SOURCE RECORDS section start

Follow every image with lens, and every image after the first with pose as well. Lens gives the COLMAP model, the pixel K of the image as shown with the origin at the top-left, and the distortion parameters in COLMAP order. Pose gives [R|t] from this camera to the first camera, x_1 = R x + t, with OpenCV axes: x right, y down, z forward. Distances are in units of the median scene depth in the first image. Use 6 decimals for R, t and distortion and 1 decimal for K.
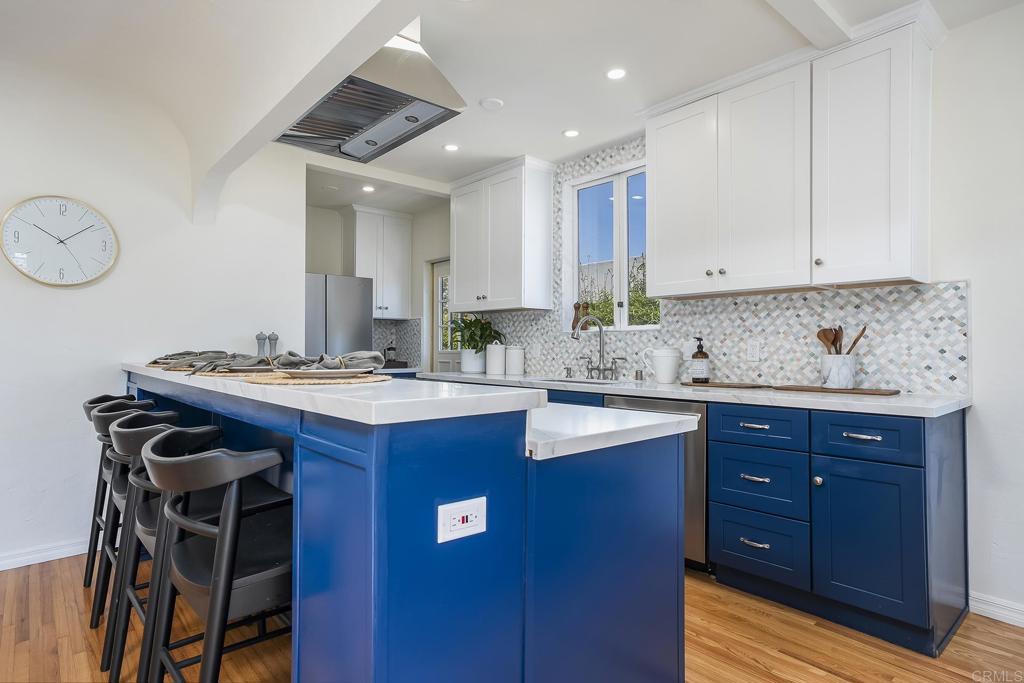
lens RADIAL K [[549.1, 0, 512.0], [0, 549.1, 341.5], [0, 0, 1]] dist [-0.005390, 0.022729]
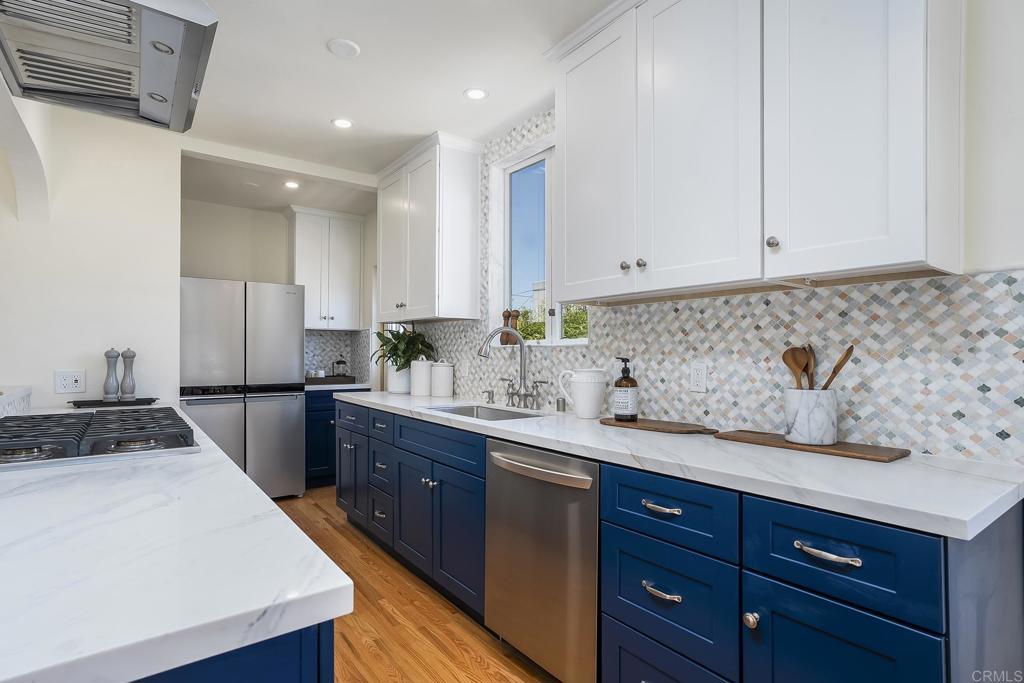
lens RADIAL K [[512.9, 0, 505.1], [0, 512.9, 349.3], [0, 0, 1]] dist [-0.026402, 0.019916]
pose [[0.995887, -0.000625, -0.090598, 0.256457], [0.000925, 0.999994, 0.003267, -0.021415], [0.090595, -0.003337, 0.995882, 0.331129]]
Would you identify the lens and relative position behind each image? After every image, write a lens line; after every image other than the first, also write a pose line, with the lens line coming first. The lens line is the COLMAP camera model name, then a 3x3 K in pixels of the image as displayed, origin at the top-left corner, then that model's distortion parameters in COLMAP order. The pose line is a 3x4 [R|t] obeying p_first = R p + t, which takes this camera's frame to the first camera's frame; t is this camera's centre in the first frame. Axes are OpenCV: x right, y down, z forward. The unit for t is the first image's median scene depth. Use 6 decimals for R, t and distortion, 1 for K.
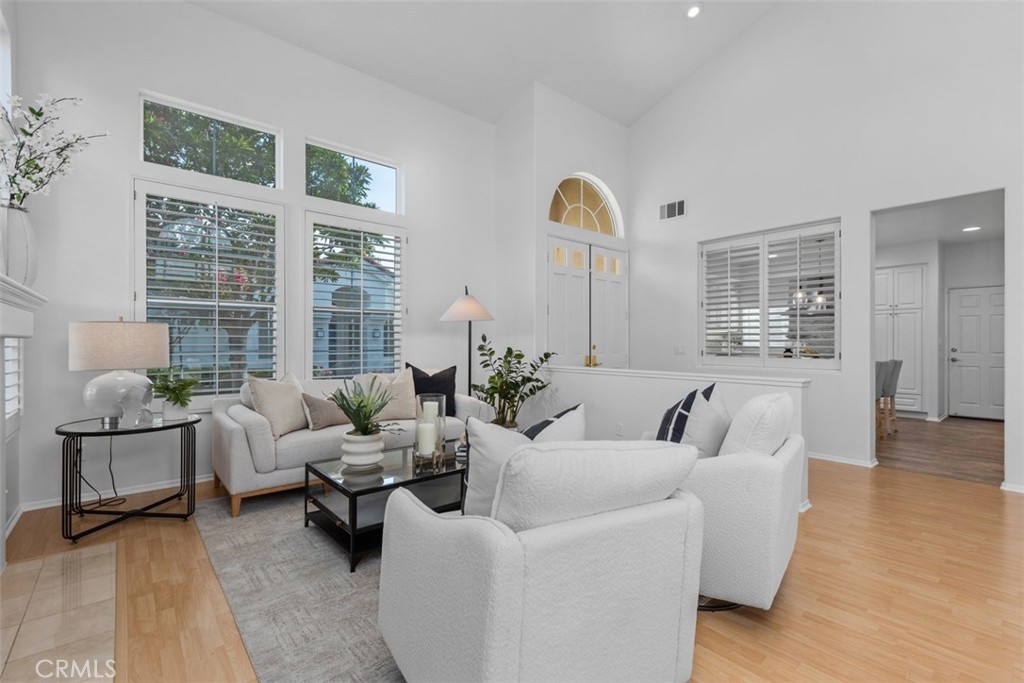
lens RADIAL K [[455.7, 0, 517.5], [0, 455.7, 341.7], [0, 0, 1]] dist [0.006032, -0.002058]
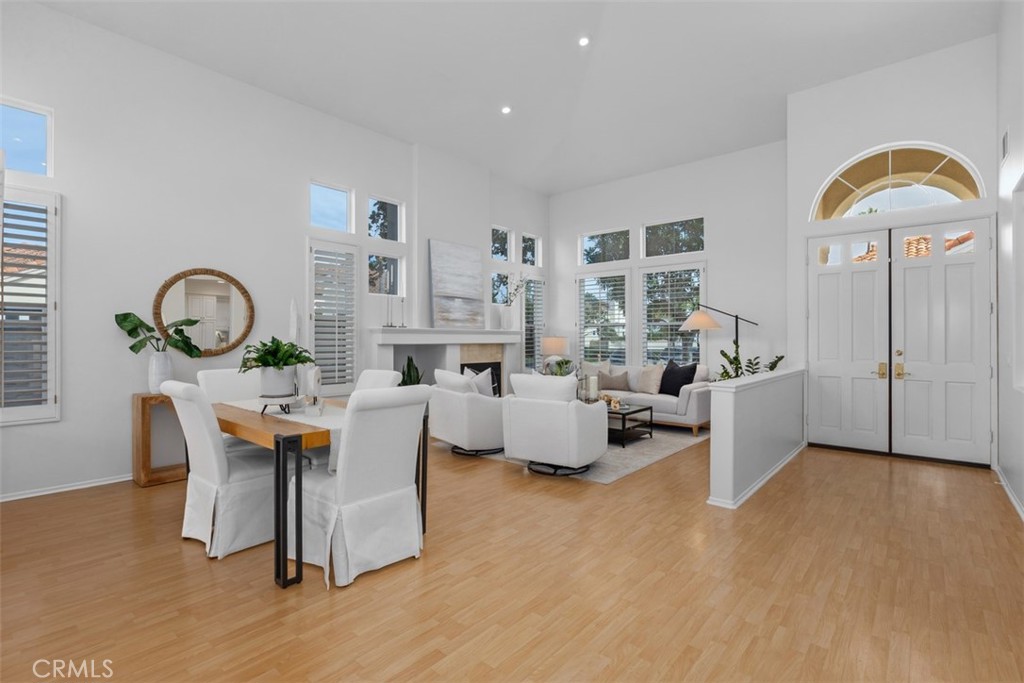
lens RADIAL K [[481.0, 0, 514.6], [0, 481.0, 336.2], [0, 0, 1]] dist [0.000196, -0.001675]
pose [[0.143218, -0.009325, -0.989647, 1.170859], [-0.003579, 0.999944, -0.009940, -0.009488], [0.989685, 0.004966, 0.143176, 0.261202]]
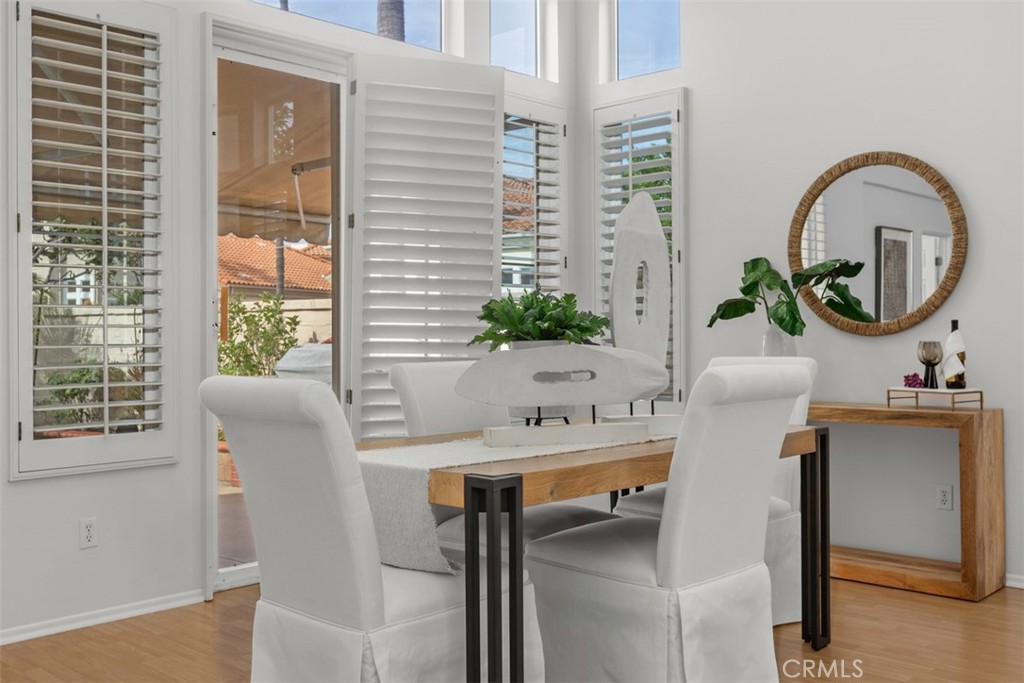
lens RADIAL K [[992.6, 0, 515.4], [0, 992.6, 322.5], [0, 0, 1]] dist [0.002895, 0.000000]
pose [[-0.995695, 0.001443, -0.092682, 0.528136], [0.002596, 0.999921, -0.012321, 0.022307], [0.092657, -0.012509, -0.995620, 0.728048]]
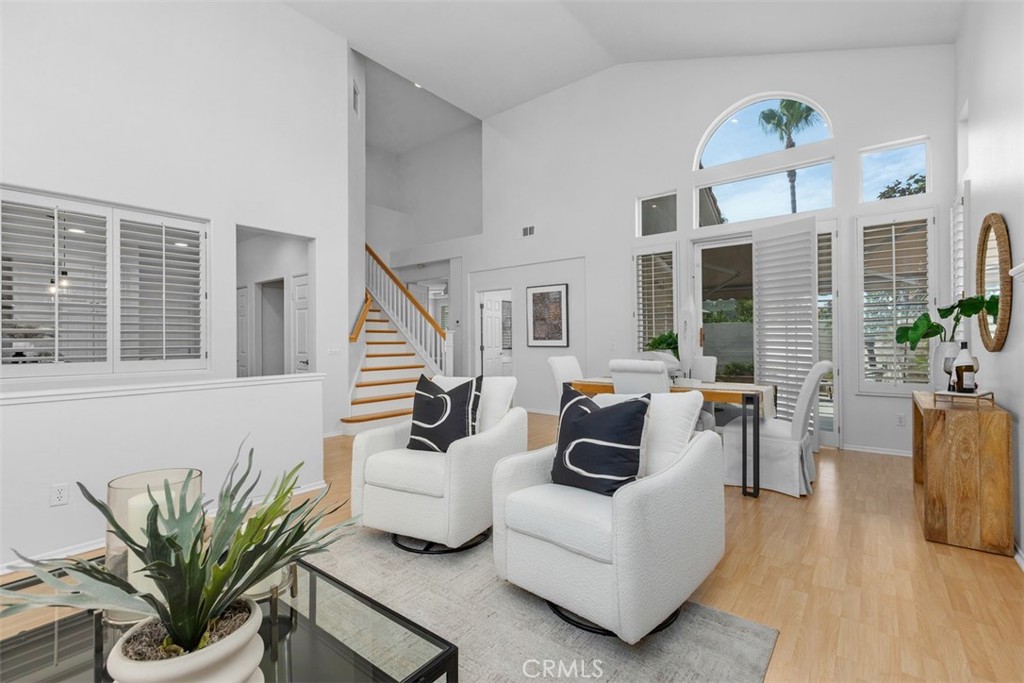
lens RADIAL K [[455.7, 0, 513.6], [0, 455.7, 333.3], [0, 0, 1]] dist [0.006032, -0.002058]
pose [[-0.187689, 0.011617, 0.982160, -0.415191], [0.008332, 0.999913, -0.010234, -0.000570], [-0.982193, 0.006263, -0.187770, 0.516075]]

SOURCE RECORDS section end

**TASK BRIEF:** Every line of the material is to be quoted exactly, with no pictures carried over.

**RESULT:**
Follow every image with lens, and every image after the first with pose as well. Lens gives the COLMAP model, the pixel K of the image as shown with the origin at the top-left, and the distortion parameters in COLMAP order. Pose gives [R|t] from this camera to the first camera, x_1 = R x + t, with OpenCV axes: x right, y down, z forward. Distances are in units of the median scene depth in the first image. Use 6 decimals for R, t and distortion and 1 decimal for K.
lens RADIAL K [[549.1, 0, 512.0], [0, 549.1, 341.5], [0, 0, 1]] dist [-0.005390, 0.022729]
lens RADIAL K [[512.9, 0, 505.1], [0, 512.9, 349.3], [0, 0, 1]] dist [-0.026402, 0.019916]
pose [[0.995887, -0.000625, -0.090598, 0.256457], [0.000925, 0.999994, 0.003267, -0.021415], [0.090595, -0.003337, 0.995882, 0.331129]]
Would you identify the lens and relative position behind each image? After every image, write a lens line; after every image other than the first, also write a pose line, with the lens line coming first. The lens line is the COLMAP camera model name, then a 3x3 K in pixels of the image as displayed, origin at the top-left corner, then that model's distortion parameters in COLMAP order. The pose line is a 3x4 [R|t] obeying p_first = R p + t, which takes this camera's frame to the first camera's frame; t is this camera's centre in the first frame. Axes are OpenCV: x right, y down, z forward. The unit for t is the first image's median scene depth. Use 6 decimals for R, t and distortion, 1 for K.
lens RADIAL K [[455.7, 0, 517.5], [0, 455.7, 341.7], [0, 0, 1]] dist [0.006032, -0.002058]
lens RADIAL K [[481.0, 0, 514.6], [0, 481.0, 336.2], [0, 0, 1]] dist [0.000196, -0.001675]
pose [[0.143218, -0.009325, -0.989647, 1.170859], [-0.003579, 0.999944, -0.009940, -0.009488], [0.989685, 0.004966, 0.143176, 0.261202]]
lens RADIAL K [[992.6, 0, 515.4], [0, 992.6, 322.5], [0, 0, 1]] dist [0.002895, 0.000000]
pose [[-0.995695, 0.001443, -0.092682, 0.528136], [0.002596, 0.999921, -0.012321, 0.022307], [0.092657, -0.012509, -0.995620, 0.728048]]
lens RADIAL K [[455.7, 0, 513.6], [0, 455.7, 333.3], [0, 0, 1]] dist [0.006032, -0.002058]
pose [[-0.187689, 0.011617, 0.982160, -0.415191], [0.008332, 0.999913, -0.010234, -0.000570], [-0.982193, 0.006263, -0.187770, 0.516075]]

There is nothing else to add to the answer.